This repository includes the final project information for the Machine Learning Laboratory - MSDS 699 course. Our dataset is game play history for the PBS Kids Measure Up! app provided by Kaggle 2019 Data Science Bowl. Using the PBS Kids Measure Up app game play data, we created a pipeline to predict how many attempts it would take an individual to complete their next Assessment.
In this dataset, we are provided with game analytics for the PBS KIDS Measure Up! app. In this app, children navigate a map and complete various levels, which may be activities, video clips, games, or assessments. Each assessment is designed to test a child's comprehension of a certain set of measurement-related skills.

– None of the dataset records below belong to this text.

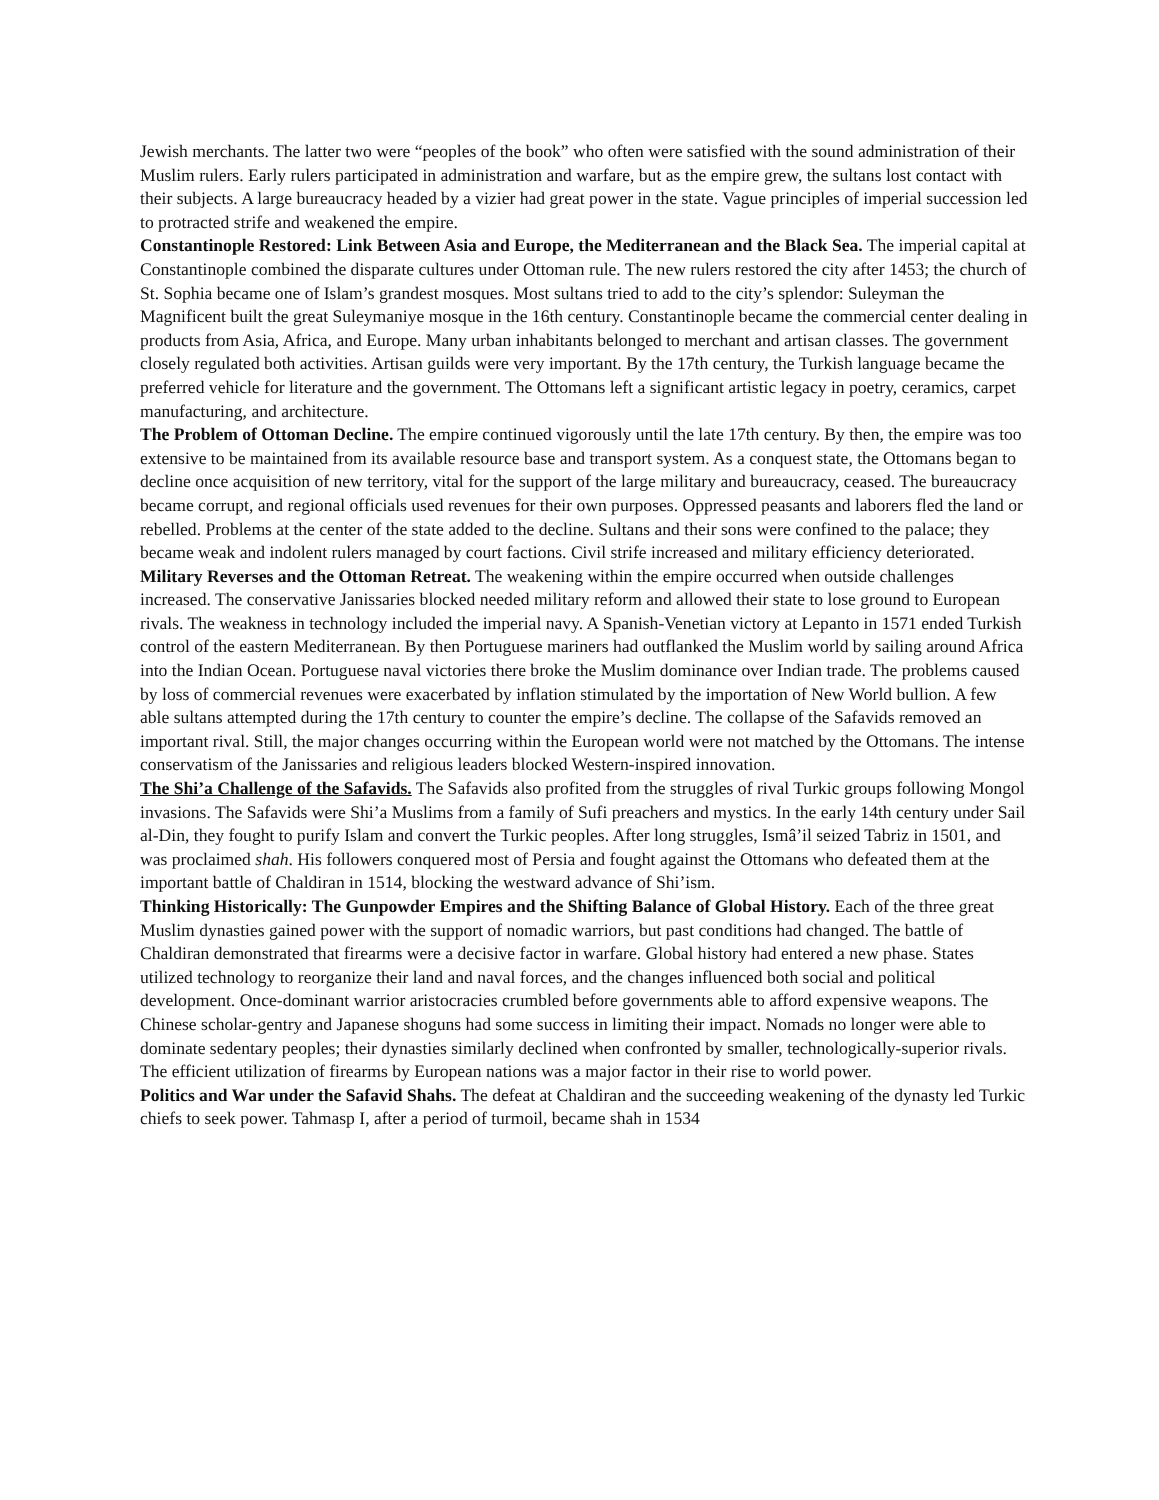Jewish merchants. The latter two were “peoples of the book” who often were satisfied with the sound administration of their Muslim rulers. Early rulers participated in administration and warfare, but as the empire grew, the sultans lost contact with their subjects. A large bureaucracy headed by a vizier had great power in the state. Vague principles of imperial succession led to protracted strife and weakened the empire.
Constantinople Restored: Link Between Asia and Europe, the Mediterranean and the Black Sea. The imperial capital at Constantinople combined the disparate cultures under Ottoman rule. The new rulers restored the city after 1453; the church of St. Sophia became one of Islam’s grandest mosques. Most sultans tried to add to the city’s splendor: Suleyman the Magnificent built the great Suleymaniye mosque in the 16th century. Constantinople became the commercial center dealing in products from Asia, Africa, and Europe. Many urban inhabitants belonged to merchant and artisan classes. The government closely regulated both activities. Artisan guilds were very important. By the 17th century, the Turkish language became the preferred vehicle for literature and the government. The Ottomans left a significant artistic legacy in poetry, ceramics, carpet manufacturing, and architecture.
The Problem of Ottoman Decline. The empire continued vigorously until the late 17th century. By then, the empire was too extensive to be maintained from its available resource base and transport system. As a conquest state, the Ottomans began to decline once acquisition of new territory, vital for the support of the large military and bureaucracy, ceased. The bureaucracy became corrupt, and regional officials used revenues for their own purposes. Oppressed peasants and laborers fled the land or rebelled. Problems at the center of the state added to the decline. Sultans and their sons were confined to the palace; they became weak and indolent rulers managed by court factions. Civil strife increased and military efficiency deteriorated.
Military Reverses and the Ottoman Retreat. The weakening within the empire occurred when outside challenges increased. The conservative Janissaries blocked needed military reform and allowed their state to lose ground to European rivals. The weakness in technology included the imperial navy. A Spanish-Venetian victory at Lepanto in 1571 ended Turkish control of the eastern Mediterranean. By then Portuguese mariners had outflanked the Muslim world by sailing around Africa into the Indian Ocean. Portuguese naval victories there broke the Muslim dominance over Indian trade. The problems caused by loss of commercial revenues were exacerbated by inflation stimulated by the importation of New World bullion. A few able sultans attempted during the 17th century to counter the empire’s decline. The collapse of the Safavids removed an important rival. Still, the major changes occurring within the European world were not matched by the Ottomans. The intense conservatism of the Janissaries and religious leaders blocked Western-inspired innovation.
The Shi’a Challenge of the Safavids. The Safavids also profited from the struggles of rival Turkic groups following Mongol invasions. The Safavids were Shi’a Muslims from a family of Sufi preachers and mystics. In the early 14th century under Sail al-Din, they fought to purify Islam and convert the Turkic peoples. After long struggles, Ismâ’il seized Tabriz in 1501, and was proclaimed shah. His followers conquered most of Persia and fought against the Ottomans who defeated them at the important battle of Chaldiran in 1514, blocking the westward advance of Shi’ism.
Thinking Historically: The Gunpowder Empires and the Shifting Balance of Global History. Each of the three great Muslim dynasties gained power with the support of nomadic warriors, but past conditions had changed. The battle of Chaldiran demonstrated that firearms were a decisive factor in warfare. Global history had entered a new phase. States utilized technology to reorganize their land and naval forces, and the changes influenced both social and political development. Once-dominant warrior aristocracies crumbled before governments able to afford expensive weapons. The Chinese scholar-gentry and Japanese shoguns had some success in limiting their impact. Nomads no longer were able to dominate sedentary peoples; their dynasties similarly declined when confronted by smaller, technologically-superior rivals. The efficient utilization of firearms by European nations was a major factor in their rise to world power.
Politics and War under the Safavid Shahs. The defeat at Chaldiran and the succeeding weakening of the dynasty led Turkic chiefs to seek power. Tahmasp I, after a period of turmoil, became shah in 1534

There are five assessments: Bird Measurer, Cart Balancer, Cauldron Filler, Chest Sorter, and Mushroom Sorter.
The objective of this project is to predict a users next Assessment outcome using their previous game history. The categorical labels we have in our dataset are defined into 4 groups (labeled as accuracy_group in the data):
3: the assessment was solved on the first attempt
2: the assessment was solved on the second attempt
1: the assessment was solved after 3 or more attempts
0: the assessment was never solved
There are roughly 11 million rows in the training data, with 17,000 unique installation_ids, which can be assumed to map to a single user.
Contains the submission notebook with the data processing and modeling pipeline that will result in writing predictions to a .csv file for the Kaggle 2019 Data Science Bowl Competition.
To get started with the notebook create the conda environment with the include environment.yml
file. This will make sure that you have all of the neccessary packages installed. To do this run the following command while in this directory:
conda env create -f environment.yml